Time To End Counterproductive Electoral Funding Practices In The NPP
By Prof. Freeman Danquah University of Bradford

For far too long, the New Patriotic Party has been grappling with a deficit in pragmatic leadership, decisive action, and strategic decision-making, a shortfall that continues to undermine effective party building, organisational efficiency, and the sustainable management of the political machinery.
Over decades, the National Secretariat has been routinely disbursed significant sums to constituencies to finance local party organisation during internal party electoral processes: polling station, electoral area, constituency, regional, national, and presidential elections. These allocations, often intended for transportation support and logistical assistance, are presented as essential interventions to ensure broad participation in internal democratic exercises.

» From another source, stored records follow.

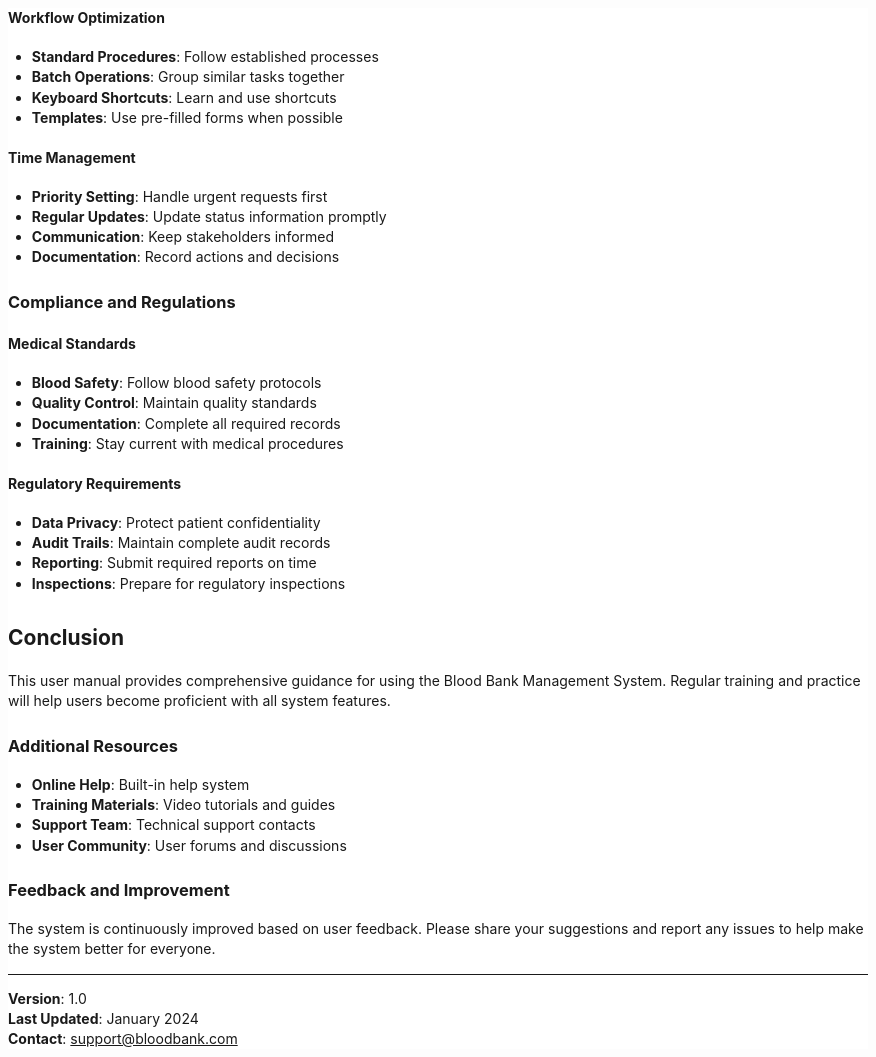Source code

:#### Workflow Optimization
- **Standard Procedures**: Follow established processes
- **Batch Operations**: Group similar tasks together
- **Keyboard Shortcuts**: Learn and use shortcuts
- **Templates**: Use pre-filled forms when possible

#### Time Management
- **Priority Setting**: Handle urgent requests first
- **Regular Updates**: Update status information promptly
- **Communication**: Keep stakeholders informed
- **Documentation**: Record actions and decisions

### Compliance and Regulations

#### Medical Standards
- **Blood Safety**: Follow blood safety protocols
- **Quality Control**: Maintain quality standards
- **Documentation**: Complete all required records
- **Training**: Stay current with medical procedures

#### Regulatory Requirements
- **Data Privacy**: Protect patient confidentiality
- **Audit Trails**: Maintain complete audit records
- **Reporting**: Submit required reports on time
- **Inspections**: Prepare for regulatory inspections

## Conclusion

This user manual provides comprehensive guidance for using the Blood Bank Management System. Regular training and practice will help users become proficient with all system features.

### Additional Resources

- **Online Help**: Built-in help system
- **Training Materials**: Video tutorials and guides
- **Support Team**: Technical support contacts
- **User Community**: User forums and discussions

### Feedback and Improvement

The system is continuously improved based on user feedback. Please share your suggestions and report any issues to help make the system better for everyone.

---

**Version**: 1.0  
**Last Updated**: January 2024  
**Contact**: support@bloodbank.com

However, in practice, the very delegates who receive these funds from the national party are simultaneously being supported, often far more generously, by the aspirants competing in these elections. This raises a pressing and unavoidable question: Why should the National Secretariat be spending scarce party resources on a function that aspirants are already fulfilling and, in some cases, exceeding?
The logic of continuing this practice is untenable. The time to terminate this archaic, non-pragmatic approach is now. Every cedi spent on duplicating support that aspirants are already providing represents not only fiscal waste but also a failure of leadership to recalibrate the party’s internal processes for the realities of modern political competition.
The issue is even more acute in the context of the upcoming presidential election scheduled for January 31, 2026. The party is poised to spend millions transporting delegates to exercise their franchise, yet history shows that presidential aspirants, as part of their campaign strategies, already allocate substantial funds to the same purpose. These resources from aspirants are often sufficient, if not more than adequate, to meet transportation needs.
Some within the party argue that National Secretariat funding is necessary to mitigate coercion and inducement from aspirants. This rationale is deeply flawed and counterproductive. The uncomfortable truth is that the party currently lacks the enforcement capacity to prevent aspirants from making these payments or to credibly sanction those who violate ethical standards. In this context, duplicating aspirants’ spending only compounds financial inefficiency without resolving the root problem.
If the NPP is to consolidate its democratic credentials, safeguard its financial integrity, and project an image of disciplined governance, the National Secretariat must show leadership by ending this wasteful practice immediately. The millions saved could be redirected towards strategic investments in grassroots mobilisation, policy research, and long-term organisational capacity-building, areas that will yield far greater dividends than perpetuating a system of electoral patronage.
Instead of clinging to outdated methods, our party’s strength lies in its courage to adapt, reform, and set an example. January 31, 2026, should not only mark the election of our next presidential candidate; it should be remembered as the moment we decisively chose prudence, discipline, and strategic foresight over costly, self-defeating traditions.